Retrieval-Augmented Generation is the most common pattern for grounding a language model in documents the model was not trained on. It is also the pattern most often described in ways that make it sound more powerful than it is.
The useful framing is narrower. RAG addresses one specific problem: how to make a model answer questions about a corpus that changes faster than training, while still being able to cite where the answer came from.
The shape of the pipeline
A working RAG system has the same broad shape regardless of size:
- Documents are split into chunks small enough to fit alongside a question in the model’s context window.
- Each chunk is converted into a vector by an embedding model.
- The vectors live in a database that supports similarity search.
- A user query is converted into a vector by the same embedding model.
- The database returns the most similar chunks.
- The chunks and the query are sent to the language model, which generates the answer.
This is what most “chat with your documents” products do, including search-flavored assistants and notebook-style tools. The components are interchangeable: the embedding model, the vector database, the chunking strategy, and the language model can all be swapped without changing the overall pattern.
What it actually solves
RAG is a good fit when:
- The corpus is too large to fit in a single prompt.
- The corpus changes more often than it would be reasonable to retrain or finetune.
- The answer should be traceable back to specific documents.
- Hallucination cost is high enough that grounding matters more than fluency.

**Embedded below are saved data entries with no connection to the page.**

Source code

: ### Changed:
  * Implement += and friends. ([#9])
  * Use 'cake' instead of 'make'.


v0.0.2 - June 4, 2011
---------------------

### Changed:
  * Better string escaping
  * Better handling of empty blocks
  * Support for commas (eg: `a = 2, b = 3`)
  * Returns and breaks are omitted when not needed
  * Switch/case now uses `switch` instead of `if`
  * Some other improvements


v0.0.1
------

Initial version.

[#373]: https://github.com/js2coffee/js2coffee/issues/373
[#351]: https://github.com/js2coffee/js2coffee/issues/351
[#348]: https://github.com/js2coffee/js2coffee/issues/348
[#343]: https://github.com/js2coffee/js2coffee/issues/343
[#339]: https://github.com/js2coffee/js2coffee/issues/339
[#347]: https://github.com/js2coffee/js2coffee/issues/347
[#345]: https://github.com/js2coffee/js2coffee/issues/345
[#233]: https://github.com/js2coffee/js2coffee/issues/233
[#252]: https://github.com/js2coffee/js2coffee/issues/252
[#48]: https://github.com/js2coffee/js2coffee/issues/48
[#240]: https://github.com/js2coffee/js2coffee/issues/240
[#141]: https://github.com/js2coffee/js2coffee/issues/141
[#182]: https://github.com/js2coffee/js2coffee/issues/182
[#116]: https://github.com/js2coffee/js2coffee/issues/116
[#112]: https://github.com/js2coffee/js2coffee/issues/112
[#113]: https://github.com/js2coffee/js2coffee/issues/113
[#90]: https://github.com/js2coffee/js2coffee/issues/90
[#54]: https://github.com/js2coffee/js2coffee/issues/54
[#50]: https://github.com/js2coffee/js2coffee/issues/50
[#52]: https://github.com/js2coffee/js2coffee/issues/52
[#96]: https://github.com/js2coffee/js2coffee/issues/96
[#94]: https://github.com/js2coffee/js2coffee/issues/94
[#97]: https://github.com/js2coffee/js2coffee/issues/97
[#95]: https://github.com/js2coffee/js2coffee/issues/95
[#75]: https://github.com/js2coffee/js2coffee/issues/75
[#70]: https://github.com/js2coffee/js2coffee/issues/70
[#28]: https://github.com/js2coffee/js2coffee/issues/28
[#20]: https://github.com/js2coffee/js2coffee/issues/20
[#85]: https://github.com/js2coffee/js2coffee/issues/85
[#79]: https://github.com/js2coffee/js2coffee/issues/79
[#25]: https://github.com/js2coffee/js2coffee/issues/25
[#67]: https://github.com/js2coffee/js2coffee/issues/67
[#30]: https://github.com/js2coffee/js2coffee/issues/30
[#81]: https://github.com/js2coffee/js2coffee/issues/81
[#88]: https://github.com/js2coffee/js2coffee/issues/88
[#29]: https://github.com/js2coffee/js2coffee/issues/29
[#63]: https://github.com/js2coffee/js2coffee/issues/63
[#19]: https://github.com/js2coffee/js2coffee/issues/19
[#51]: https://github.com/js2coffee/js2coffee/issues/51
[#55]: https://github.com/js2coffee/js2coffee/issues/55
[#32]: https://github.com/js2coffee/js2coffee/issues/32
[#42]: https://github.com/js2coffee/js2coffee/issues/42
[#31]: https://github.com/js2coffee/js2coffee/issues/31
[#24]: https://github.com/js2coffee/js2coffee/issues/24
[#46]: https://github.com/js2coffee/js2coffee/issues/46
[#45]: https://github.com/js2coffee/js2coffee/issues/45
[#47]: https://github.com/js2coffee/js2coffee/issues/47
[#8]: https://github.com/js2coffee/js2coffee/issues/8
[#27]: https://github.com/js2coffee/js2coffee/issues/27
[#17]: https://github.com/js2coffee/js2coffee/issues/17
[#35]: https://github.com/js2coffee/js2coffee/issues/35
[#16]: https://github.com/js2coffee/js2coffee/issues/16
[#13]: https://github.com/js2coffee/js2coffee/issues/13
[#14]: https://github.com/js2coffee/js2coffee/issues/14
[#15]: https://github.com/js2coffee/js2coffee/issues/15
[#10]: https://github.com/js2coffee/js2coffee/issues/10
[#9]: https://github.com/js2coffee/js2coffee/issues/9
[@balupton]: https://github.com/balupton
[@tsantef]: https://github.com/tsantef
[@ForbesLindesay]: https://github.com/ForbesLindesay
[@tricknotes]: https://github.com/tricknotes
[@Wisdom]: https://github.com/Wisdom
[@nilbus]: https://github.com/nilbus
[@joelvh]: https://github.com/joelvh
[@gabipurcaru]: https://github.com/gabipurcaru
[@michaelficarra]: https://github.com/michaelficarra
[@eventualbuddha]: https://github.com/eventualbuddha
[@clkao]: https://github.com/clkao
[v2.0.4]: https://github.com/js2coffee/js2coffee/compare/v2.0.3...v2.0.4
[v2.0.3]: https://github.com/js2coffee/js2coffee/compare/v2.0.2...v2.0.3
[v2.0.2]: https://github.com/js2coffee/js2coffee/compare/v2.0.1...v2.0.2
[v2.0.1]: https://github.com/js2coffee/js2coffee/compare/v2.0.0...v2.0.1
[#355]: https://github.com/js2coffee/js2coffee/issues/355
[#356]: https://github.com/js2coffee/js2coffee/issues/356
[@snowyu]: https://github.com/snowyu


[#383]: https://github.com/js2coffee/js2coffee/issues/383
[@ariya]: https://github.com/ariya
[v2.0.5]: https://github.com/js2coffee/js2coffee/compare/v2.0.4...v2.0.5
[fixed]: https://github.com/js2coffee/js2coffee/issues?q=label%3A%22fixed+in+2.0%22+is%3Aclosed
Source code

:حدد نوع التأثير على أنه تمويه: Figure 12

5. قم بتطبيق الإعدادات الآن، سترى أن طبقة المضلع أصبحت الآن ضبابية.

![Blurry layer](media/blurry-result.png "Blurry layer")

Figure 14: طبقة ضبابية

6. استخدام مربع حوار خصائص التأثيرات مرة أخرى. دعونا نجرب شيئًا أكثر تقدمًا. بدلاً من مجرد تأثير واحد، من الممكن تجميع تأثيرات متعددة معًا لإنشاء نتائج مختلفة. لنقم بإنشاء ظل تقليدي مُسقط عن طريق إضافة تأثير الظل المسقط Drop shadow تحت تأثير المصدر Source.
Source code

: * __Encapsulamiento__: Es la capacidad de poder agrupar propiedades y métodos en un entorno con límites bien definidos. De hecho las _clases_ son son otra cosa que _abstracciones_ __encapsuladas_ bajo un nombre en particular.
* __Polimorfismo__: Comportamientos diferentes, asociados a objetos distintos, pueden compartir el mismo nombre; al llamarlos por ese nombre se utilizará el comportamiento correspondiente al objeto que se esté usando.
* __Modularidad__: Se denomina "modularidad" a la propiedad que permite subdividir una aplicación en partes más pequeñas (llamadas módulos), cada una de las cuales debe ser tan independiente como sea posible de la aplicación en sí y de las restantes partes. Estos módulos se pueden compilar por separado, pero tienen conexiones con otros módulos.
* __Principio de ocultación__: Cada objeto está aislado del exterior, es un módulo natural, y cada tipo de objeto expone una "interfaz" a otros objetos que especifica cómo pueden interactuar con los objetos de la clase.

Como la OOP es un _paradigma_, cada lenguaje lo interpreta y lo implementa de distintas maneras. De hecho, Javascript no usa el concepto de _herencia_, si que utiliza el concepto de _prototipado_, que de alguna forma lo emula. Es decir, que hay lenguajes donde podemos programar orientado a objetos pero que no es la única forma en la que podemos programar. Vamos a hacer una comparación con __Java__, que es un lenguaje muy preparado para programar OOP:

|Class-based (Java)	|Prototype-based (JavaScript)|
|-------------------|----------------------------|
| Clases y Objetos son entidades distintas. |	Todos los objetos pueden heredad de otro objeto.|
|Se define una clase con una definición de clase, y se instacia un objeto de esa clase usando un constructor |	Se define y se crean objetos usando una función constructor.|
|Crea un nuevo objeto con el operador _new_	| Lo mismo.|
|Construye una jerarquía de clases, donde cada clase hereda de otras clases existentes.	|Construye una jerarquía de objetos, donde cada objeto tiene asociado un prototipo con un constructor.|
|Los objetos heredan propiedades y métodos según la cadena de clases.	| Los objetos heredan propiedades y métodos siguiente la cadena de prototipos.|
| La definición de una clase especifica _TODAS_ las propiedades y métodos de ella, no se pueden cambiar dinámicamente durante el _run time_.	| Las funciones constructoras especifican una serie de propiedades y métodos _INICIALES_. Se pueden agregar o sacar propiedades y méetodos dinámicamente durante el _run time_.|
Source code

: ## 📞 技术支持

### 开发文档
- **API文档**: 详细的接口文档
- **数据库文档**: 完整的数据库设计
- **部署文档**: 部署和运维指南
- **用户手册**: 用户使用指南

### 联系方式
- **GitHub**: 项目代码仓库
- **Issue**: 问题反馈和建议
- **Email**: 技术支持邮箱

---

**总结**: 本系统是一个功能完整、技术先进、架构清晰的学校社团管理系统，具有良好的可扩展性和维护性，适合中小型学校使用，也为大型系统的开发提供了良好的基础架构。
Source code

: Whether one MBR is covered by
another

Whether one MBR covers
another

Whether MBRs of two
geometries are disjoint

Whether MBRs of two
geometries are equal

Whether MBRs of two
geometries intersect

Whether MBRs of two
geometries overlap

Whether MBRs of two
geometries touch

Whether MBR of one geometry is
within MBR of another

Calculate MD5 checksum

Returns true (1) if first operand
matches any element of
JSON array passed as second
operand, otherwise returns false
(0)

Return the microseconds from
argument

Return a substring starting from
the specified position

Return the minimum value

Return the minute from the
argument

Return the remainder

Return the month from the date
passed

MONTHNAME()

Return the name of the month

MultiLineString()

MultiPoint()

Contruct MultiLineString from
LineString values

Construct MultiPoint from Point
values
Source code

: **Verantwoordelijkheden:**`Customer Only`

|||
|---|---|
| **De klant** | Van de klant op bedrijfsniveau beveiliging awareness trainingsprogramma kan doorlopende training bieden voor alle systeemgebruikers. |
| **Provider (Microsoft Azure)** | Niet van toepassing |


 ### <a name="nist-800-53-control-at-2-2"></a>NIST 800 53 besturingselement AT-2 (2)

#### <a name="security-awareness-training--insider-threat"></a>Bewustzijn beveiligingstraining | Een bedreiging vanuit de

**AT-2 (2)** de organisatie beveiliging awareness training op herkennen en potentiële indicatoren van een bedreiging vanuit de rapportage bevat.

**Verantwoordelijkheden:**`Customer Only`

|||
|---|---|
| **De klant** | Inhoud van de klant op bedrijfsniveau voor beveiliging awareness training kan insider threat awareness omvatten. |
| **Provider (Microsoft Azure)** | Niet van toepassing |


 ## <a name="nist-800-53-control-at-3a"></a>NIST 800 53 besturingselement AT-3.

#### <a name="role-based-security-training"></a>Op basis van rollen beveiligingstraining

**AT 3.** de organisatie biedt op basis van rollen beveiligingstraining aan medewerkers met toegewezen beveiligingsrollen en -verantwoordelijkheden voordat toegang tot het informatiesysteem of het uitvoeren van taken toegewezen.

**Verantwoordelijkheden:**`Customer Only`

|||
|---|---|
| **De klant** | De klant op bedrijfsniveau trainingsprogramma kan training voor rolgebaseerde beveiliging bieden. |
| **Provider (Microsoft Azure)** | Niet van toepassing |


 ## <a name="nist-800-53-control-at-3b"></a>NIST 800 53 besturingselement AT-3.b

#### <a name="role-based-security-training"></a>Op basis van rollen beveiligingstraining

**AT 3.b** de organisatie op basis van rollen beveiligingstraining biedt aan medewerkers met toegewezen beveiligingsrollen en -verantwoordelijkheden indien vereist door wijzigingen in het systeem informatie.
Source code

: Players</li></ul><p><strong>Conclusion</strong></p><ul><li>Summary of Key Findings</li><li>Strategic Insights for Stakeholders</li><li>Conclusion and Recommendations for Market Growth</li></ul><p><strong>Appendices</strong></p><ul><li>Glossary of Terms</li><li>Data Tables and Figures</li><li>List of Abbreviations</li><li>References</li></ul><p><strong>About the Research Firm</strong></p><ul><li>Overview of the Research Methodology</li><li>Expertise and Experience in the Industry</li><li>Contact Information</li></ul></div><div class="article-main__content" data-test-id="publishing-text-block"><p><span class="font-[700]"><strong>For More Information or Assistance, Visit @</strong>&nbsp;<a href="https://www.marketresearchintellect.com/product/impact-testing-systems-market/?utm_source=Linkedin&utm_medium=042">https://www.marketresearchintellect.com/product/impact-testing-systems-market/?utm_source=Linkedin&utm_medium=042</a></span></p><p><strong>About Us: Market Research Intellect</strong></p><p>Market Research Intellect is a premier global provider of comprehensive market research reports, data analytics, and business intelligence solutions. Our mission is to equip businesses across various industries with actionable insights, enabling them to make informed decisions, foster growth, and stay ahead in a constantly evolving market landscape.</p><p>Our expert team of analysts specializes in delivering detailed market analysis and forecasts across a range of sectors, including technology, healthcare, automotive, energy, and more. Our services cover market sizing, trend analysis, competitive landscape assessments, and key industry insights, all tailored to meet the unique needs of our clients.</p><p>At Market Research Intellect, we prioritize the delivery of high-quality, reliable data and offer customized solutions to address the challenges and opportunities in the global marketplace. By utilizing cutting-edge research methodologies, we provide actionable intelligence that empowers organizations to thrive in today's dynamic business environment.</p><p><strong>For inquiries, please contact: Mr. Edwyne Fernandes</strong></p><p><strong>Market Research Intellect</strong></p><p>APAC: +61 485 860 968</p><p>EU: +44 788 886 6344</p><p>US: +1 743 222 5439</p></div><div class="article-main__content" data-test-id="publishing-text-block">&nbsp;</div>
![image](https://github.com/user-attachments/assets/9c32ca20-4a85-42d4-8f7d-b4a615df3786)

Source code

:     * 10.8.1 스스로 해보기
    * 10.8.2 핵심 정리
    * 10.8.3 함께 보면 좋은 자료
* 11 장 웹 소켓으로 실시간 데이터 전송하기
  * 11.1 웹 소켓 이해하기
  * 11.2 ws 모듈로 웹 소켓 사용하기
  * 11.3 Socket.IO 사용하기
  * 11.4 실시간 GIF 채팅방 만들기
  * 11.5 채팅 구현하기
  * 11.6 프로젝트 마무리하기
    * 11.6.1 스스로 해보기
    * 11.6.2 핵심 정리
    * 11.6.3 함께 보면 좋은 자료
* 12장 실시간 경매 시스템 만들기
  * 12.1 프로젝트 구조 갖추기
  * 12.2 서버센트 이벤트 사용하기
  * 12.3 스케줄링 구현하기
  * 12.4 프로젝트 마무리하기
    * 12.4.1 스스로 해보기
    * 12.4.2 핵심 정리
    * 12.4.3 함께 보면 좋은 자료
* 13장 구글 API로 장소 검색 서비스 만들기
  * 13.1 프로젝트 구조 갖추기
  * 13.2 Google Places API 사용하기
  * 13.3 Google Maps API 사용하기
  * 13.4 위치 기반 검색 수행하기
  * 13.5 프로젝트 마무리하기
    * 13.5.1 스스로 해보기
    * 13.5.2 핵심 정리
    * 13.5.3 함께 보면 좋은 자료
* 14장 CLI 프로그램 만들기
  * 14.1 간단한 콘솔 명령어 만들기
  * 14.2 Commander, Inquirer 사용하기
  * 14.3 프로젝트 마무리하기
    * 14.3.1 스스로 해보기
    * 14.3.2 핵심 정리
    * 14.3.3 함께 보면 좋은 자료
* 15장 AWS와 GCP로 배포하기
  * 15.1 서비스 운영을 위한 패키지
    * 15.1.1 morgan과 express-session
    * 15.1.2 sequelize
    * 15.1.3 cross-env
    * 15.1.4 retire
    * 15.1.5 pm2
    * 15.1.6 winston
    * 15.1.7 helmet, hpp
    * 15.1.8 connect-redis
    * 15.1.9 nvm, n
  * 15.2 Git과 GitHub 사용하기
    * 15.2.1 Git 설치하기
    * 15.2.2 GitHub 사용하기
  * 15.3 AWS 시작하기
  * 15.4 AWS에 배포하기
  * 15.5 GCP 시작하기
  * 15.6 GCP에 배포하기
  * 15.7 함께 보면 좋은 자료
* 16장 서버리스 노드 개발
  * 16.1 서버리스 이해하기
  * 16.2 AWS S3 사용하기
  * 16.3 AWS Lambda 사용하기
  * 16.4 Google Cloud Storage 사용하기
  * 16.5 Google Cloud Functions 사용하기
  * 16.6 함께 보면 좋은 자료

In those situations, RAG is usually the cheapest and most flexible option compared to finetuning. A finetuned model bakes knowledge into weights, which is expensive to refresh and difficult to attribute. RAG keeps the knowledge in documents and lets the model treat it as input.
What it does not solve
RAG is often described as a fix for hallucination. It is not. It reduces the surface area for hallucination by giving the model relevant text to lean on, but a model can still ignore the retrieved context, blend it with prior knowledge, or interpret it incorrectly.
It also does not solve retrieval quality. A naive setup that splits documents into fixed-size chunks and returns the top few matches will work on demos and fail on real corpora. Production systems usually add some combination of:
- Smarter chunking that respects document structure.
- Hybrid retrieval that combines vector similarity with keyword search.
- A reranking step that scores candidate chunks against the query.
- Query rewriting or expansion before retrieval.
Each of these adds complexity, latency, and a new place for things to go wrong.
Where RAG fits in a larger system
RAG works at query time. Every question triggers retrieval over the same corpus. For knowledge that is genuinely dynamic — a help center, a documentation site, a frequently updated knowledge base — that is the right shape.
For knowledge that accumulates more slowly and benefits from human judgment, a different pattern may fit better: compiling raw sources into curated, cross-linked notes once, and letting the model read those notes directly. The two are not mutually exclusive. Retrieval can sit in front of curated notes the same way it sits in front of raw documents.
The point is to choose based on how the knowledge is shaped, not on which pattern is most often demoed.